The use of sampling weights in Bayesian hierarchical models for small area estimation
Empirical Bayes and Bayes hierarchical models have been used extensively for small area estimation. However, the sampling weights that are required to reflect complex surveys are rarely considered in these models. In this talk, Jon Wakefield will describe a method for incorporating the sampling weights for binary data when estimating, for example, small area proportions or predicting small area counts. He will consider spatial random effects models with computation carried out using a relatively new and fast technique. Simulation results will show that estimation of mean squared error can be reduced when compared with more standard approaches. Bias reduction occurs through the incorporation of sampling weights, with variance reduction being achieved through hierarchical smoothing. He will also analyze data taken from the Washington 2006 Behavioral Risk Factor Surveillance System. This is joint work with Cici Chen Bauer and Thomas Lumley.

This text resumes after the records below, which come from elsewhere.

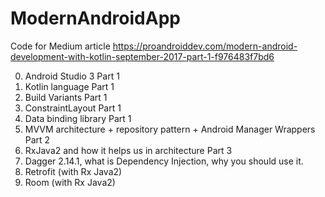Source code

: # ModernAndroidApp
Code for Medium article https://proandroiddev.com/modern-android-development-with-kotlin-september-2017-part-1-f976483f7bd6

0. Android Studio 3 Part 1
1. Kotlin language Part 1
2. Build Variants Part 1
3. ConstraintLayout Part 1
4. Data binding library Part 1
5. MVVM architecture + repository pattern + Android Manager Wrappers Part 2
6. RxJava2 and how it helps us in architecture Part 3
7. Dagger 2.14.1, what is Dependency Injection, why you should use it.
8. Retrofit (with Rx Java2) 
9. Room (with Rx Java2)
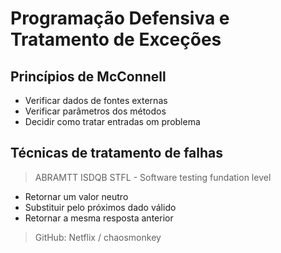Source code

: # Programação Defensiva e Tratamento de Exceções

## Princípios de McConnell
- Verificar dados de fontes externas
- Verificar parâmetros dos métodos
- Decidir como tratar entradas om problema

## Técnicas de tratamento de falhas
> ABRAMTT
> ISDQB
> STFL - Software testing fundation level
- Retornar um valor neutro
- Substituir pelo próximos dado válido
- Retornar a mesma resposta anterior

> GitHub: Netflix / chaosmonkey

Dr. Wakefield has worked extensively in the general area of spatial epidemiology and was formerly a member of the Small Area Health Statistics Unit (SAHSU) at Imperial College in London. He has particular interests in the sources and alleviation of ecological (or aggregation) bias and has worked on study designs for supplementing ecological information. His other interests include spatial-temporal models for infectious disease data, cluster detection, disease mapping, spatial regression, Bayesian methods in biostatistics and epidemiology, and genetic epidemiology. He has received the Guy medal in Bronze from the Royal Statistical Society, is a Fellow of the American Statistical Association, and is a former chair of the Department of Statistics at the University of Washington.